No fueron años fáciles. El siglo XVII estuvo marcado por intensas crisis, desatadas por las subidas de precios y los titánicos costes de la monarquía absoluta de los Habsburgo. Además, se sucedieron las epidemias, las pestes y las malas cosechas. El sufrimiento estaba generalizado en la población, y no hay nada más humano que buscar una salida o un consuelo en la religión. En aquella época, el catolicismo era cada vez más férreo en Occidente, y una de las medidas que tomaron los Habsburgo fue la de basar gran parte de su capital en los santos. En la España del XVII, «se llegan a reconocer hasta a 15 nuevos santos. Por ejemplo, en 1622, es canonizada Santa Teresa de Jesús, o San Ignacio de Loyola y San Francisco Javier», apunta González. Por tanto, la Contrarreforma contaba con sus propios protagonistas y había encontrado a su público, por lo que solo faltaba lo más importante: imágenes que catequizaran y acercaran la religión a los cristianos. La creación de una España santa a través del teatro del arte.

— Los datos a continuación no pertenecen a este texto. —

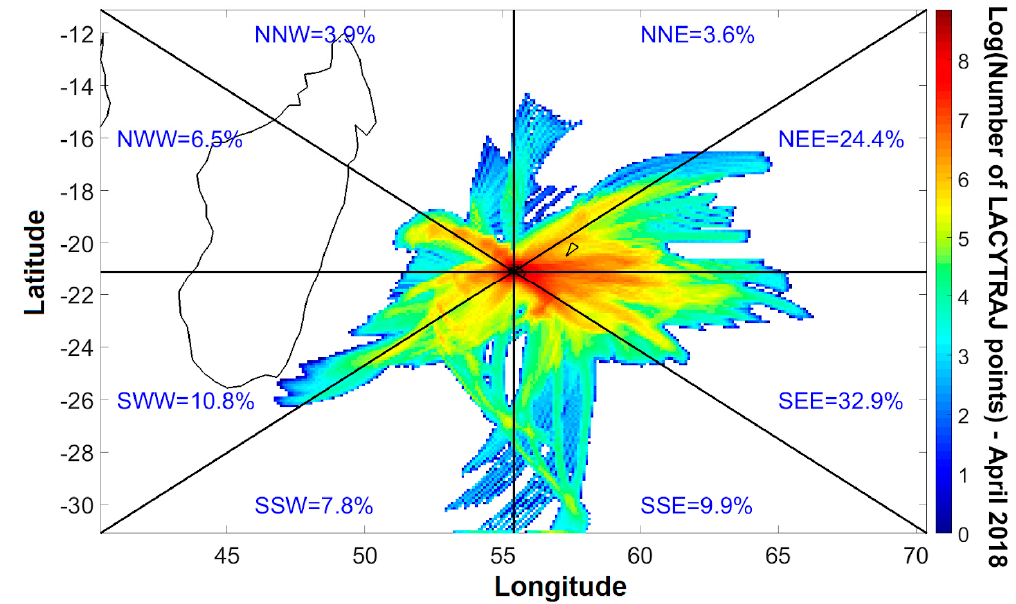
Figure 2. Number of back-trajectories points (color bar) and percentage per direction sectors (in blue) in April 2018.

La exposición del Carmen Thyssen, cuya directora artística, Lourdes Moreno, define como «una de las mejores y más ambiciosas» que hayan celebrado, recoge 35 obras maestras, entre pintura y escultura. La muestra nació como «un proyecto breve, de unas 8 obras, pero comprendimos que era una historia de una gran fuerza narrativa y que merecía ser contada con mayor esplendor», apunta Moreno. Por ello, cuentan con préstamos del Museo del Prado, el Bellas Artes de Valencia, el de Murcia, el de Bilbao o el de Sevilla. Un conjunto de obras entre las que sorprende el «Retrato de Simón de Rojas en su lecho de muerte» de Velázquez, así como cautivan el «Ecce Homo» de Murillo y el de Pedro de Mena. Son intrigantes las miradas que José de Ribera pintó a «San Pablo ermitaño» o a «Santa María Egipcíaca», y se perciben cercanos a los «San Francisco de Borja» de Alonso Cano y de Martínez Montañés.

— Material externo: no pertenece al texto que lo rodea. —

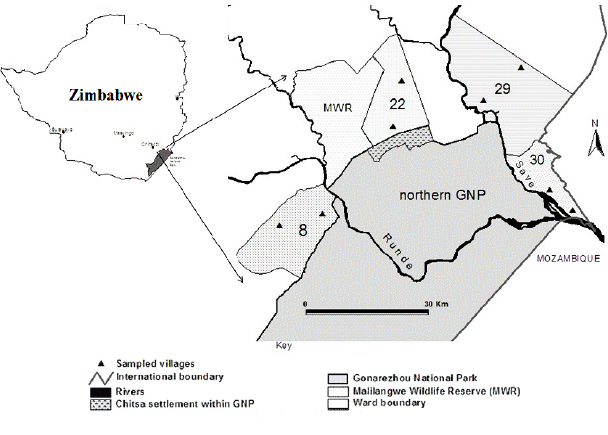
Fig. 1 . Location of the four study communities adjacent to the northern Gonarezhou National Park (GNP),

A la hora de captar a los fieles, el camino más seguro era el del realismo, pues así conseguían, dice González Tornel, «hacer de la imagen artística una interfaz comunicativa entre el espectador y la divinidad». Los retratos eran, explica, «como personas de la calle, pues así se despertaban mucho más las emociones de quien observa que si se pintara a alguien idealizado». Pero no bastaba solo con ello. El experto incide en que la pintura también tuvo que «hacer que los representados transmitieran los sentimientos tan exacerbados que emocionaran a quien los mirase, para conseguir seducirles y reflejar emociones extremas». Tan exageradas, de hecho, como la propia muerte: ello se refleja en la exposición a través de «Retrato de Simón de Rojas en su lecho de muerte», de Velázquez, o de «El hermano Lucas Texero ante el cadáver de Bernardino de Obregón», de autor anónimo. Unas obras que, por tanto, enseñan al espectador cómo sufrir, cómo relacionarse con la divinidad, cómo meditar sobre la sangre y heridas de Cristo. Y un concepto que no quedó anclado en el siglo XVII, sino que ha evolucionado y llegado a nuestros días. La exposición da prueba de la contemporaneidad de este discurso incluyendo obras recientes, como es «El patio de las tentaciones» (1972), de Equipo Crónica, «Místico» (1974), de Darío Villalba, y «Crucifixión (1959), de Antonio Saura.